Start of SUPPLIED PASSAGE
On the shores of the Loch, Peter Byrne – renowned Bigfoot/Yeti ‘expert’ interviews Tim Dinsdale, Nessie enthusiast. And up from the Loch came a babblin’ crude — nonsense, that is. Crank gold. Bay Area tea.

The interesting thing is that Byrne and Dinsdale are both, like, super posh. They sound like they should be commanding squadrons of Spitfires instead of reciting nonsense by the lochside. What they have to say is nothing new. Pleisiosaurs, coelacanths, ho hum. But it’s not the content that’s interesting. It’s the sheer confidence with which it’s delivered.

Cut away to four guys walking along a foggy beach. Nimoy tells us that these men are not ‘hunters in the usual sense’ but rather they’re people who go searching for Bigfoot. Nimoy — wearing not one but two awesome 1970s collars – explains that scientists are appropriately cautious. Therefore the hunt for Bigfoot must be carried out by people with no standing in the scientific community to lose.

Huh.

Anyway, Nimoy really nails the heroic introduction of this Bigfoot hunting group, based in the Bay Area. Yes! Called it!

Members of the group are introduced like the specialist commandoes in a cheap war movie. One of them is a sound recordist, one a photographer, one a zoologist and veterinarian and one a ‘footprint expert’.

The footprint expert – who looks a bit like Sean Connery in Last Crusade — says he’s only sighted Bigfoot once but has a rapport with it. He then goes into a bizarre rant about communicating with wild animals that, for some reason, the producers didn’t edit out.

There’s lots of really pretty footage of the four guys traipsing through the woods. Eventually they wind up in a quite nice looking lodge. The group then sit around ranting about Bigfoot. The veterinarian has a good speech, coming off less rambling than the footprint guy but still seeming just a bit too intense. He talks about seeing a footprint, which made him a believer.

The sound recordist is the most down to Earth of the bunch — so they make him seem weirder by putting him in a re-enactment, complete with spooky music. He sets up a cool looking 1970s microphone on a tree branch, then goes to hide in a branch shelter. His recording is played while he pretends to be waiting in the dark. It sounds kind of interesting — little like Bugs Bunny’s Tasmanian Devil. He says that he took it to an expert who confirmed that ’twas neither man nor beast.

I mean, no known animal.

The vet is talking again. Again with the intensity. Going into this, my assumption about bigfoot hunters was probably that they were pretty normal people who just happened to have a weird hobby. This guy is disabusing me of that notion. He’s like the guy in a horror movie who is very passionate about something monster related and gets everyone killed. The only difference is that he looks like a Bee Gee.
End of SUPPLIED PASSAGE
Start of PROVIDED DATA
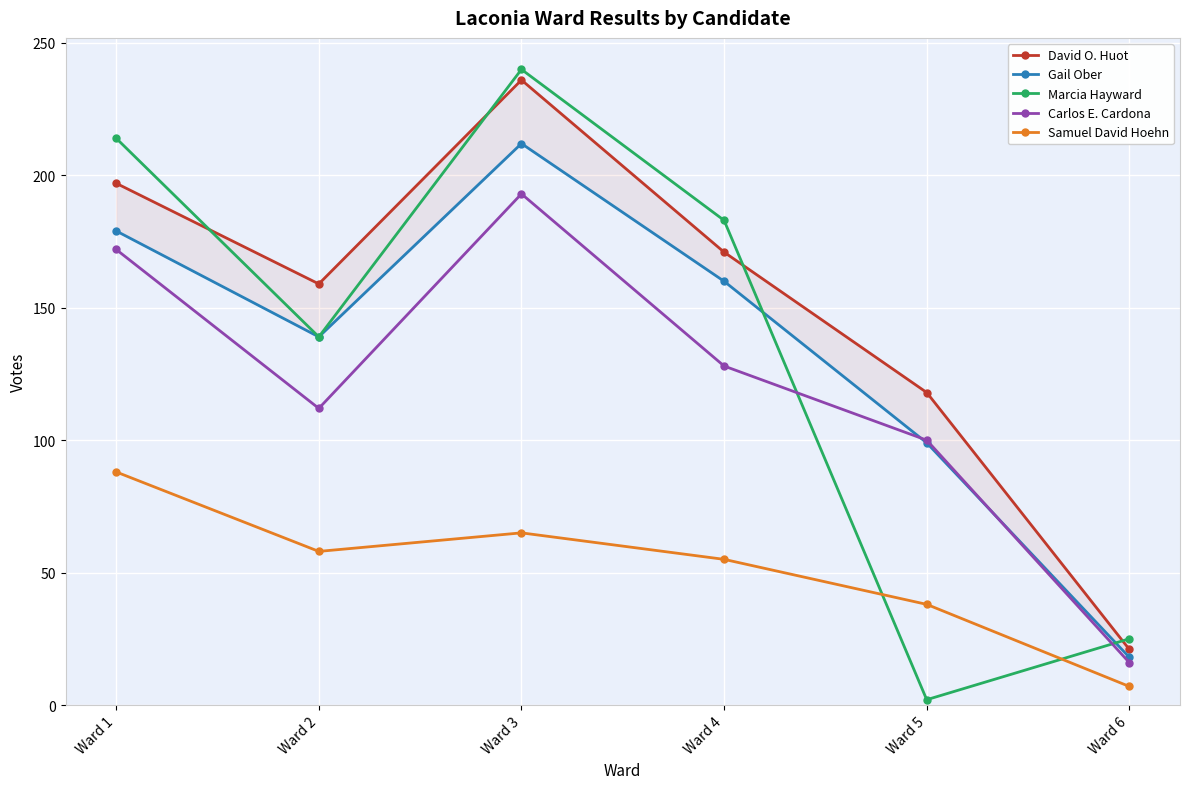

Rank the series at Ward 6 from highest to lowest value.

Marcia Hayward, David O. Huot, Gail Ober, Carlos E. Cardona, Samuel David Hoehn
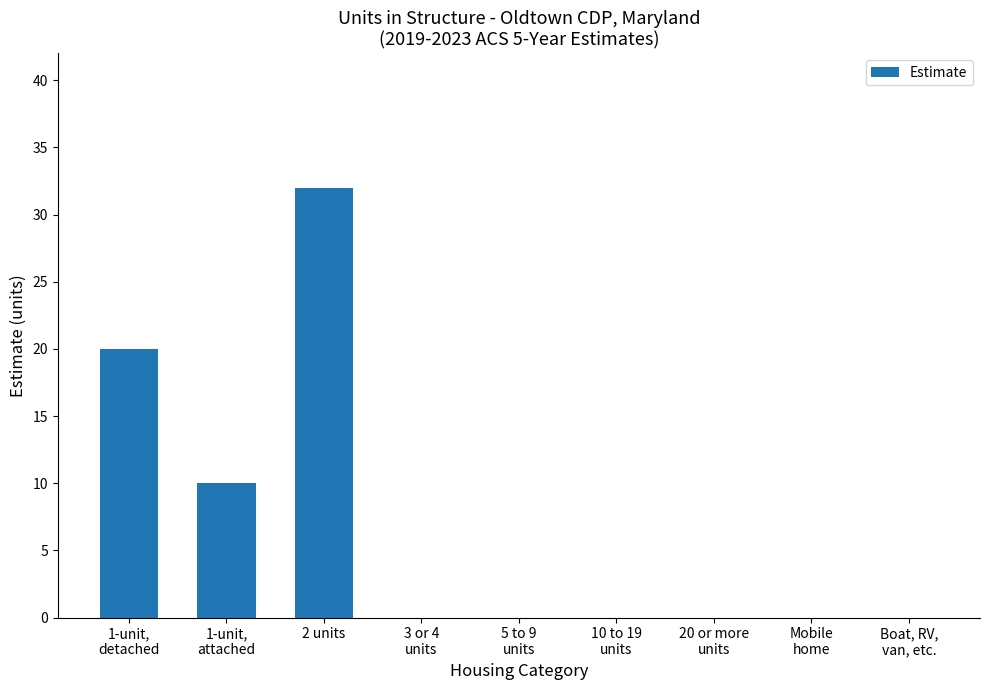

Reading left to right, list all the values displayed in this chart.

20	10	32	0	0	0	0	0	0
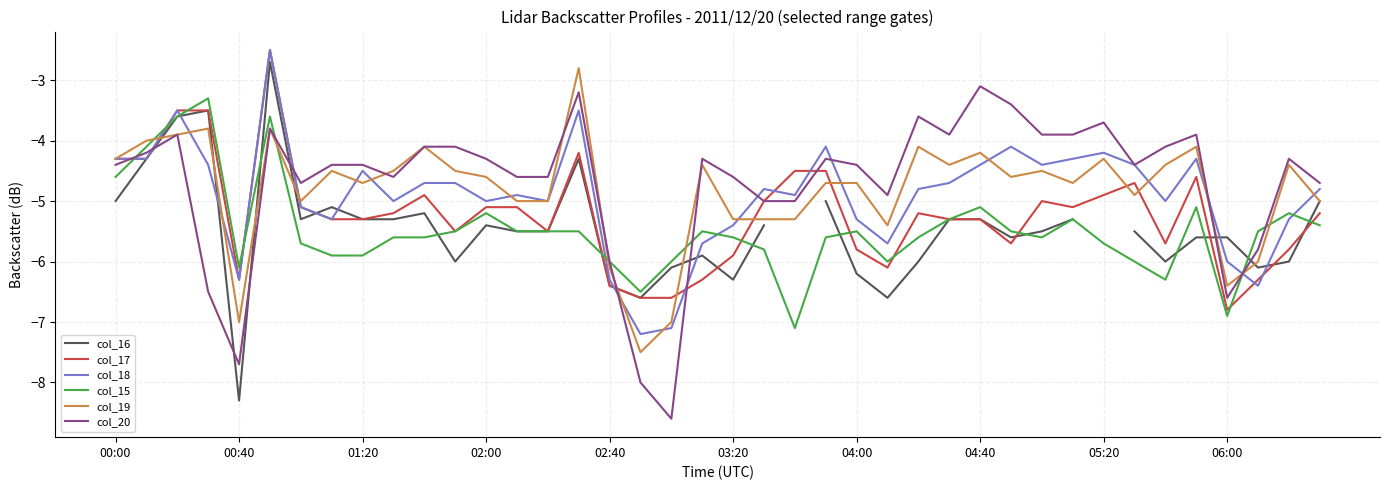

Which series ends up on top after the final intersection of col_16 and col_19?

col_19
End of PROVIDED DATA
* TASK BRIEF *
Reproduce the passage on the Bigfoot hunters word for word, beginning at the words "I mean, no known" and stopping after "like a Bee Gee.".

* EXPECTED OUTPUT *
I mean, no known animal.

The vet is talking again. Again with the intensity. Going into this, my assumption about bigfoot hunters was probably that they were pretty normal people who just happened to have a weird hobby. This guy is disabusing me of that notion. He’s like the guy in a horror movie who is very passionate about something monster related and gets everyone killed. The only difference is that he looks like a Bee Gee.